Die Bedenken der Datenschutzaufsichtsbehörden beziehen sich insbesondere darauf, ob die Verarbeitung personenbezogener Daten bei ChatGPT mit den Grundprinzipien der DSGVO vereinbar ist, auf einer gültigen Rechtsgrundlage beruht und die betroffenen Personen ausreichend informiert werden. Die Bedenken der Behörden sind nicht neu und auf andere KI-Lösungen, die personenbezogene Daten verarbeiten, übertragbar. Bei näherer Betrachtung wird schnell deutlich, dass bei einer zu strengen Auslegung der DSGVO erhebliche datenschutzrechtliche Herausforderungen beim Einsatz von KI bestehen:
- Richtigkeit der Datenverarbeitung
Falschinformationen können für Betroffene schwerwiegende Nachteile haben.
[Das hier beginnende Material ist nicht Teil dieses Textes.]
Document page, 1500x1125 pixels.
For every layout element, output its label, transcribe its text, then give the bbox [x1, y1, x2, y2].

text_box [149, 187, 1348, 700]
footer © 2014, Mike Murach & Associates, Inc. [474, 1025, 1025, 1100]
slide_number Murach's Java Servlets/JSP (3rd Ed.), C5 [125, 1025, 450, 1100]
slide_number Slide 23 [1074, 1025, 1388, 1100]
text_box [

Die DSGVO verlangt daher grundsätzlich, dass nur sachlich richtige personenbezogene Daten verarbeitet werden. Unrichtige personenbezogene Daten sind unverzüglich zu löschen oder zu berichtigen. Werden Systeme wie ChatGPT jedoch aufgefordert, Angaben zu konkreten Personen zu machen, fügt die KI nach derzeitigem Stand häufig unrichtige Informationen hinzu. Diese auch als „Halluzination“ bezeichnete Eigenschaft kollidiert folglich mit dem Grundsatz der Richtigkeit der Verarbeitung. Werden unrichtige Daten verarbeitet, steht den Betroffenen nach der DSGVO zudem ein Recht auf Berichtigung zu. - Rechtsgrundlage – Verbot mit Erlaubnisvorbehalt
Nach der DSGVO ist für jede Verarbeitung von personenbezogenen Daten eine Rechtsgrundlage erforderlich. Beim Training von KI-Systemen stellt sich deshalb regelmäßig die Frage, ob personenbezogene Daten verarbeitet werden dürfen. Denn für das Anlernen werden KI-Systeme mit einer Vielzahl von im Netz öffentlich verfügbaren Informationen wie Webseiten, Publikationen oder Fachartikeln „gefüttert“ – einschließlich der darin enthaltenen personenbezogenen Daten. Nach § 44 b Abs. 1 Urheberrechtsgesetz ist Text und Data Mining ausdrücklich erlaubt. Als Rechtsgrundlage für die Verarbeitung kommt – mangels Einwilligung der Betroffenen – dennoch nur ein berechtigtes Interesse in Betracht. Ob das Interesse des Verantwortlichen im Rahmen einer Abwägung das Interesse der Betroffenen überwiegt, ist im Einzelfall zu prüfen und von den Datenschutzaufsichtsbehörden und Gerichten bisher nicht abschließend bewertet worden. - Transparente Datenschutzinformation
Wer personenbezogene Daten verarbeitet, ist nach der DSGVO verpflichtet, die Datenverarbeitung für den Betroffenen transparent zu machen und ihn entsprechend zu informieren. Die Informationspflicht gilt sowohl für die direkte Erhebung personenbezogener Daten beim Betroffenen (Art. 13 DSGVO) als auch für den Fall, dass personenbezogene Daten bei Dritten erhoben werden (Art. 14 DSGVO). Die Information muss transparent und verständlich sein und in einer klaren und einfachen Sprache erfolgen. Für KI-Lösungen wie ChatGPT ergeben sich in dieser Hinsicht mehrere Herausforderungen: Zum einen ist der Einsatz von KI technisch anspruchsvoll und eine transparente und leicht verständliche Information schon deshalb eine Herausforderung. Zum anderen müssen grundsätzlich auch die Betroffenen informiert werden, deren Daten für das Training des Systems verwendet werden und die möglicherweise gar nicht mit dem System interagieren. Nach Gesprächen mit der italienischen Datenschutzaufsichtsbehörde informiert OpenAI deutlich umfangreicher über die Verarbeitung personenbezogener Daten und die Funktionsweise von ChatGPT.
Datenschutzkonforme KI
Es besteht ein Konfliktpotenzial zwischen dem Datenschutzrecht und dem „Wesen“ von KI-Systemen – denn gerade auf der umfassenden Verarbeitung von (personenbezogenen) Daten beruht die vielbeschworene „Intelligenz“ der KI. Klar ist aber auch: Wenn Europa bei der Entwicklung von KI-Systemen nicht vollends den Anschluss verlieren will, ist ein dauerhaftes Verbot von KI-Systemen weder realistisch noch sinnvoll. Um Konflikte beim Einsatz von KI-Systemen zu lösen, ist eine technologie- und innovationsfreundliche Auslegung der DSGVO erforderlich. Sollen KI-Systeme in Unternehmen eingesetzt werden, empfiehlt sich im Einzelfall die Durchführung einer Datenschutz-Folgenabschätzung (DSFA). Werden die konkreten Risiken eines KI-Einsatzes sowie geeignete Abhilfemaßnahmen umfassend dokumentiert, lässt sich ein datenschutzkonformer Einsatz nach unseren Erfahrungen gut begründen.